Commissioner Andy Reeve reported that despite several calls to Elite Towers to determine the status of a proposed new tower at the Manhanset firehouse, it remains in limbo.
“They owe us an explanation,” Ms. Rosenblum said. “How long can this go on?”
The last conversation with an Elite spokesperson revealed that the tower provider was trying to finalize a deal with Verizon to put its antenna on the structure. But that was quite awhile ago, Mr. Reeve said.
It is up to Elite to submit an application to the Town Board for a special permit to erect the tower.
Once that’s done, a clock begins running, giving the commissioners 180 days to back out of the contract it signed with Elite.
While the commissioners took no action this week, it’s clear they find the inactivity troublesome.
Mr. Reeve will continue to try to determine where plans stand.
The Center firehouse is without a working alarm system that would sound in the event of fire on the premises.
Who’s to blame?
Fire commissioners Monday night pointed the finger at Paul Romanelli of Suffolk Security with whom the district has a maintenance contract.
Mr. Romanelli pointed back at the commissioners whose responsibility, he said, is to have two working telephone lines when only one is in service.
Fire district attorney Helen Rosenblum was slated to call Mr. Romanelli Tuesday morning while secretary/treasurer Amber Williams was to send a registered letter to Mr. Romanelli that would be copied to the fire district’s insurance company.
Concerned about liability to the district, Commissioner Larry Lechmanski got approval from Ms. Rosenblum to send the letters even though she hoped to work out the problem with Mr. Romanelli.
Fire Chief Greg Sulahian said the system hasn’t worked in three months. Suffolk Security sent someone to fix it, but all that was done was wrapping tape around a line that had been burned out.

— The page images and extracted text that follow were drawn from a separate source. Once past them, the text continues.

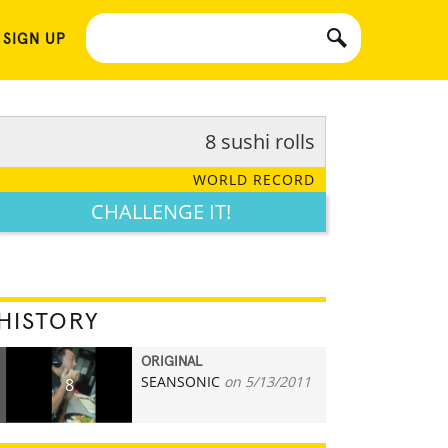
 SIGN UP
8 sushi rolls
WORLD RECORD
CHALLENGE IT!
HISTORY
ORIGINAL
SEANSONIC
on 5/13/2011
8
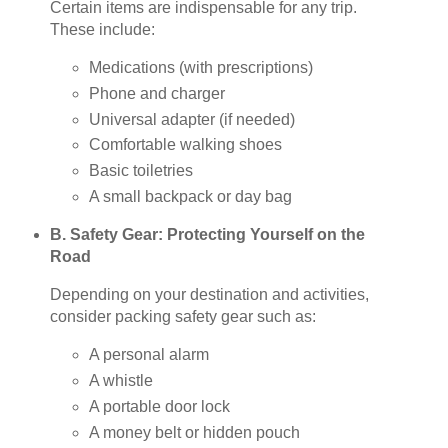
Certain items are indispensable for any trip.
These include:
Medications (with prescriptions)
Phone and charger
Universal adapter (if needed)
Comfortable walking shoes
Basic toiletries
A small backpack or day bag
B. Safety Gear: Protecting Yourself on the
Road
Depending on your destination and activities,
consider packing safety gear such as:
A personal alarm
A whistle
A portable door lock
A money belt or hidden pouch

“That’s so not true,” Mr. Romanelli said in a telephone interview with the Reporter Tuesday morning about the charge that he has been unresponsive to requests for service.
The problem is there’s not a required secondary phone line in the building because the district has failed to have the line fixed, he said. In a conversation with Ms. Rosenblum Tuesday, he said he told her that a solution would be to convert the second line from a land to a cellular phone.

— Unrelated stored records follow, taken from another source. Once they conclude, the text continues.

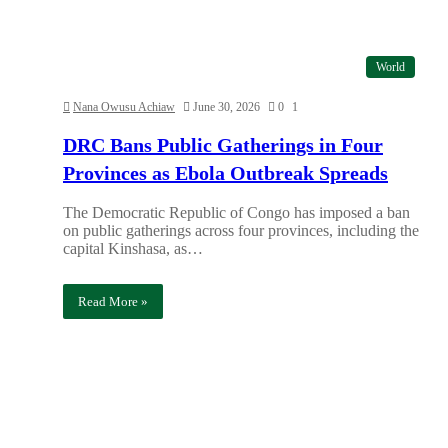
World
Nana Owusu Achiaw
June 30, 2026
0
1
DRC Bans Public Gatherings in Four
Provinces as Ebola Outbreak Spreads
The Democratic Republic of Congo has imposed a ban
on public gatherings across four provinces, including the
capital Kinshasa, as…
Read More »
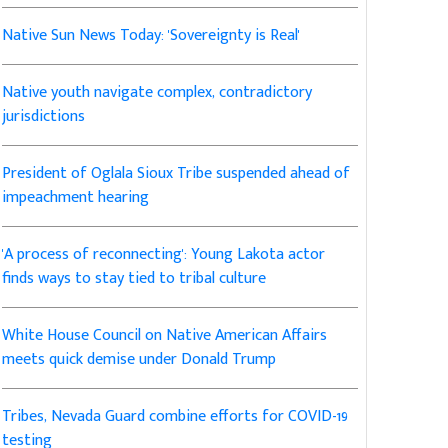
Native Sun News Today: 'Sovereignty is Real'
Native youth navigate complex, contradictory
jurisdictions
President of Oglala Sioux Tribe suspended ahead of
impeachment hearing
'A process of reconnecting': Young Lakota actor
finds ways to stay tied to tribal culture
White House Council on Native American Affairs
meets quick demise under Donald Trump
Tribes, Nevada Guard combine efforts for COVID-19
testing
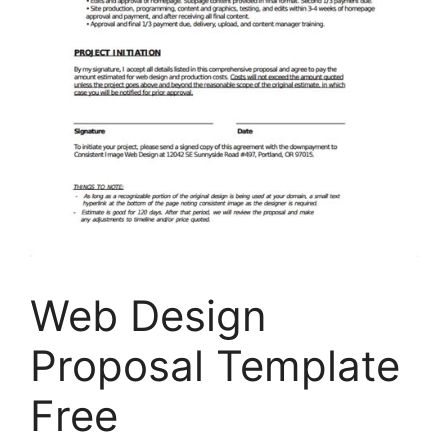
Web Design
Proposal Template
Free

“That would solve the problem,” he said.
Despite extensive research before spending approximately $28,000 on ropes to enable firefighters working inside a building to escape, the purchased equipment has turned out to be ineffective. The ropes received are better used for mountain climbers than firefighters and the company that supplied them is no longer providing training in their use.
The commissioners are will try to sell the ropes online and purchase new ropes from another company that would not only train members to use them, but teach a department member who could then train others.
Failing a sale of the ropes, the commissioners would try to contribute the ropes firefighters can’t use to an organization that could use them and take a tax write off.